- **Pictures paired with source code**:
*** Block opens ***
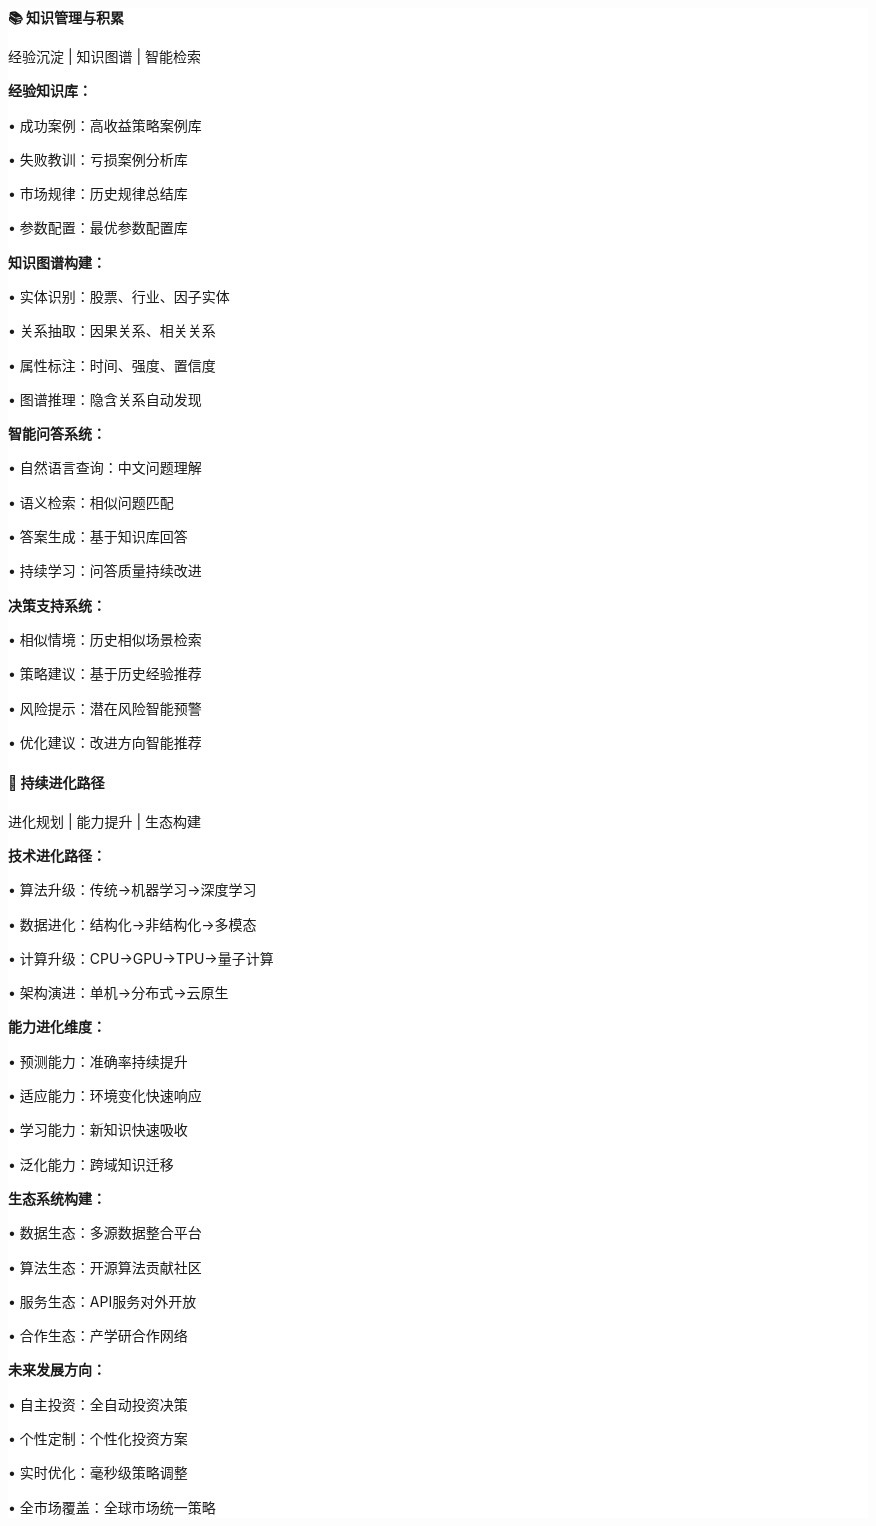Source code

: <div class="status-card yellow">
<div class="status-header">
<h4>📚 知识管理与积累</h4>
<div class="status-label">经验沉淀 | 知识图谱 | 智能检索</div>
</div>
<div class="status-content">
<div class="knowledge-management">
<p><strong>经验知识库：</strong></p>
<p>• 成功案例：高收益策略案例库</p>
<p>• 失败教训：亏损案例分析库</p>
<p>• 市场规律：历史规律总结库</p>
<p>• 参数配置：最优参数配置库</p>
<p><strong>知识图谱构建：</strong></p>
<p>• 实体识别：股票、行业、因子实体</p>
<p>• 关系抽取：因果关系、相关关系</p>
<p>• 属性标注：时间、强度、置信度</p>
<p>• 图谱推理：隐含关系自动发现</p>
<p><strong>智能问答系统：</strong></p>
<p>• 自然语言查询：中文问题理解</p>
<p>• 语义检索：相似问题匹配</p>
<p>• 答案生成：基于知识库回答</p>
<p>• 持续学习：问答质量持续改进</p>
<p><strong>决策支持系统：</strong></p>
<p>• 相似情境：历史相似场景检索</p>
<p>• 策略建议：基于历史经验推荐</p>
<p>• 风险提示：潜在风险智能预警</p>
<p>• 优化建议：改进方向智能推荐</p>
</div>
</div>
</div>
<div class="status-card purple">
<div class="status-header">
<h4>🔄 持续进化路径</h4>
<div class="status-label">进化规划 | 能力提升 | 生态构建</div>
</div>
<div class="status-content">
<div class="continuous-evolution">
<p><strong>技术进化路径：</strong></p>
<p>• 算法升级：传统→机器学习→深度学习</p>
<p>• 数据进化：结构化→非结构化→多模态</p>
<p>• 计算升级：CPU→GPU→TPU→量子计算</p>
<p>• 架构演进：单机→分布式→云原生</p>
<p><strong>能力进化维度：</strong></p>
<p>• 预测能力：准确率持续提升</p>
<p>• 适应能力：环境变化快速响应</p>
<p>• 学习能力：新知识快速吸收</p>
<p>• 泛化能力：跨域知识迁移</p>
<p><strong>生态系统构建：</strong></p>
<p>• 数据生态：多源数据整合平台</p>
<p>• 算法生态：开源算法贡献社区</p>
<p>• 服务生态：API服务对外开放</p>
<p>• 合作生态：产学研合作网络</p>
<p><strong>未来发展方向：</strong></p>
<p>• 自主投资：全自动投资决策</p>
<p>• 个性定制：个性化投资方案</p>
<p>• 实时优化：毫秒级策略调整</p>
<p>• 全市场覆盖：全球市场统一策略</p>
</div>
</div>
</div>
</div>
*** Block closes ***
- **Problem**:
In the lines above, locate the string "status". Copy every line where it occurs.

- **Solution to this problem**:
: <div class="status-card yellow">
<div class="status-header">
<div class="status-label">经验沉淀 | 知识图谱 | 智能检索</div>
<div class="status-content">
<div class="status-card purple">
<div class="status-header">
<div class="status-label">进化规划 | 能力提升 | 生态构建</div>
<div class="status-content">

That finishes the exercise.